On Monday at the Faculty Glade, onlookers eagerly awaited the arrival of the day’s most important guest: Charles Townes. Cheers and applause broke out as a golf cart came into view and renowned physicist, educator and Nobel Prize winner Charles Townes made his way onto the glade — kicking off the celebration of his 99th birthday, spectated by family, friends, faculty, staff and students.
After the California Straw Hat Band serenaded Townes, speakers gave a brief history of Townes’ career and his accomplishments, weaving in anecdotes and memoirs of shared times together.

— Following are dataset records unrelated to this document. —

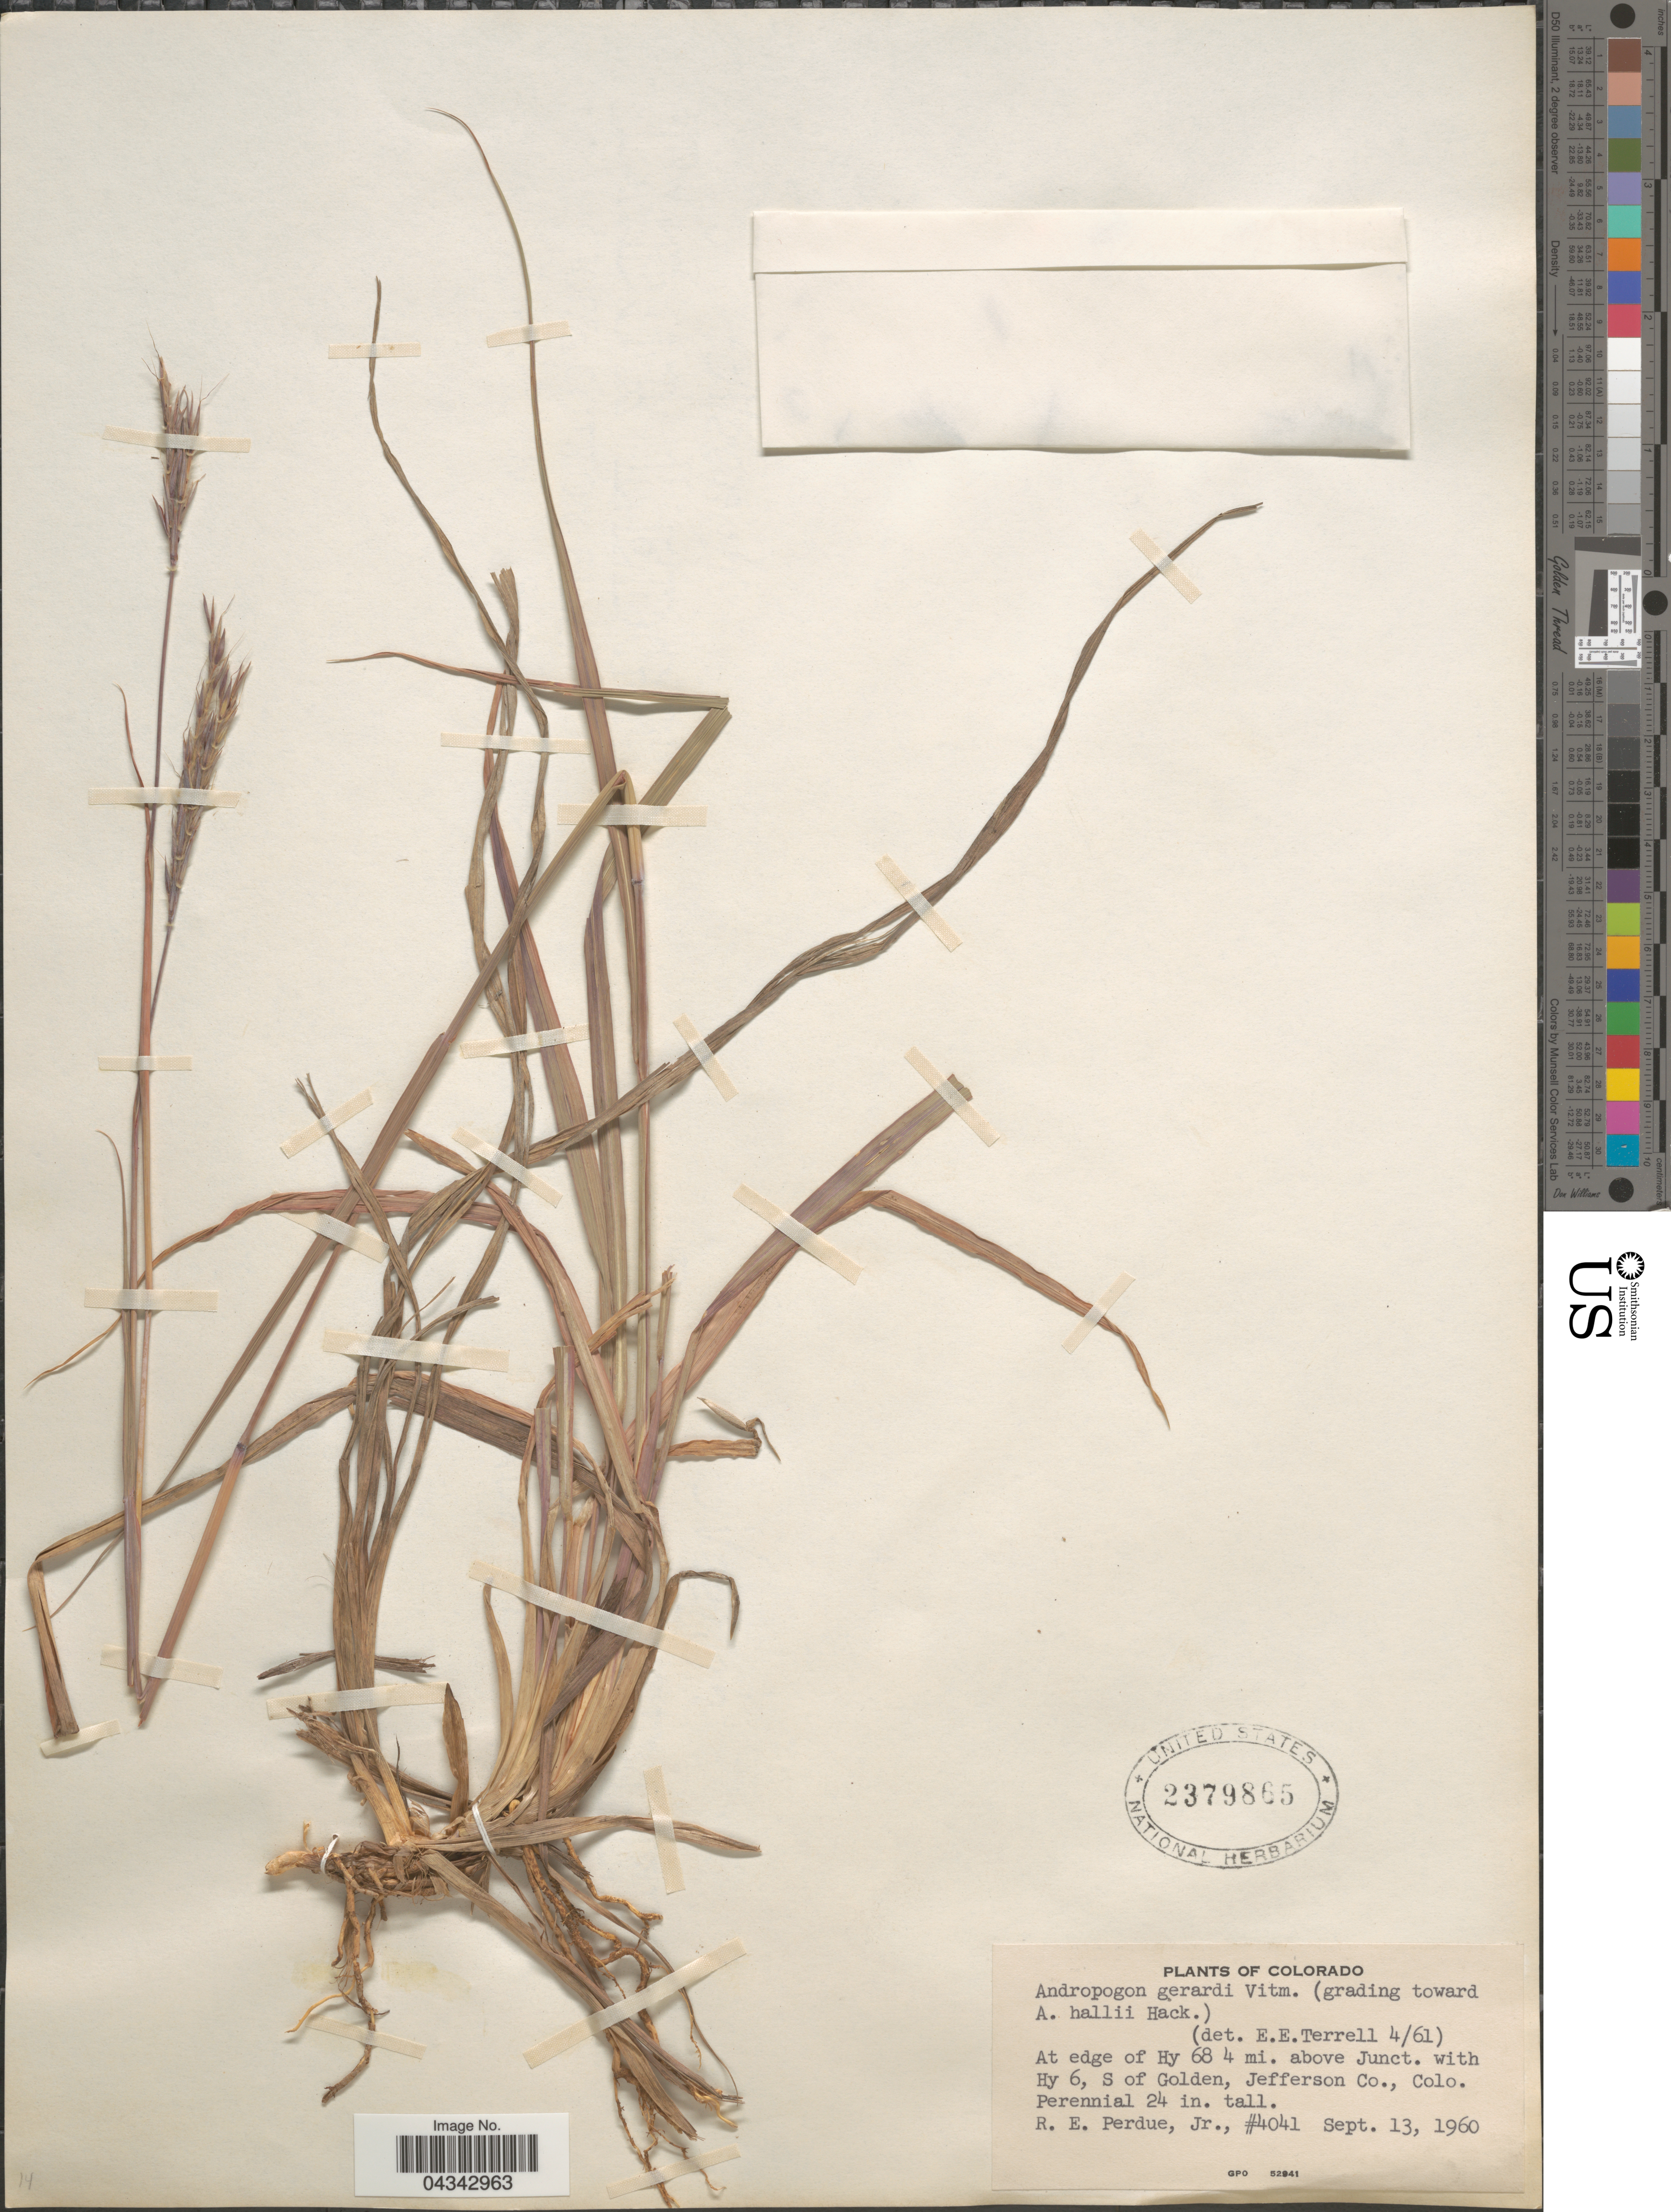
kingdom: Plantae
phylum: Tracheophyta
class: Liliopsida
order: Poales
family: Poaceae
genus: Andropogon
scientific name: Andropogon gerardii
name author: Vitman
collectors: R. E. Perdue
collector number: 4041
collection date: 1960-09-13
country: United States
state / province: Colorado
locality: At edge of Hy 68 4 mi. above Junct. with Hy 6, S of Golden, Jefferson Co.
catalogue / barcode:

Steve Boggs, chair of the UC Berkeley physics department, pointed out that this year marks the 50th anniversary since Charles Townes received the Nobel Prize for discovering the laser, which he says is even more cause for celebration. Boggs wowed the audience when he said, “by the time Charles Townes came to UC Berkeley in 1967 as a university professor, he’d invented the laser, won the Nobel Prize, served as provost at MIT and was elected to the National Academy of Sciences. He was, at that point, only about a third of the way through his inaugural career.” Boggs also talked about how Townes’ invention of the laser led to findings of intergalactic complex molecules and prompted the discovery of the black hole, major milestones that radically advanced our interpretation of the universe.
Boggs also spoke about the Charles H. Townes Graduate Fellowship, which awards financial support to doctoral students of the Graduate Theological Union who demonstrate academic excellence in theologian-cum-scientific research, launching this fall. The fellowship was established honoring Townes’ championing of religious-scientific convergence — in a time when scientists were skeptical that religion had intellectual validity, Townes maintained that religion and science enlighten each other because religion reflects “the purpose and meaning of the universe,” while science determines “what our universe is like and how it works.” Students who wish to pursue this fellowship will follow in Townes’ footsteps and partner science with religion in search to understand the universe.
Speakers noted that the city of Berkeley and Townes’ hometown, Greenville, South Carolina, declared July 28 as “Charles H. Townes Day” because of Townes’ notable accomplishments and the impact he had on the world.
Vice chancellor and provost Claude Steele presented Charles Townes with the Chancellor’s Citation, “a framed document bearing the University seal that is intended for distinguished visitors whose presence honors and benefits Berkeley,” according to the UC Berkeley website.
John Seel of the John Templeton Foundation discussed how Charles Townes was awarded the 2005 Templeton Prize for being “a leading advocate for the convergence of science and religion.” The Templeton Prize is valued at more than $1.5 million, a larger monetary award than the Nobel Prize award. It’s given in honor of individuals who “understand the nature of divinity and its relationship to reality,” Seel said. Other notable recipients of the award include Mother Teresa and the 14th Dalai Lama. Seel credited Townes with embracing a “both/and” perspective (as opposed to an “and/or” perspective) that recognizes that the universe’s meaning is determined by both religion and science. He concluded his speech with, “Dr. Townes, you are our friend, saint and hero, and we see further because we stand on your shoulders.”
The birthday bash commenced with mini cakes for all participants and jumbo birthday cards for well-wishers to sign.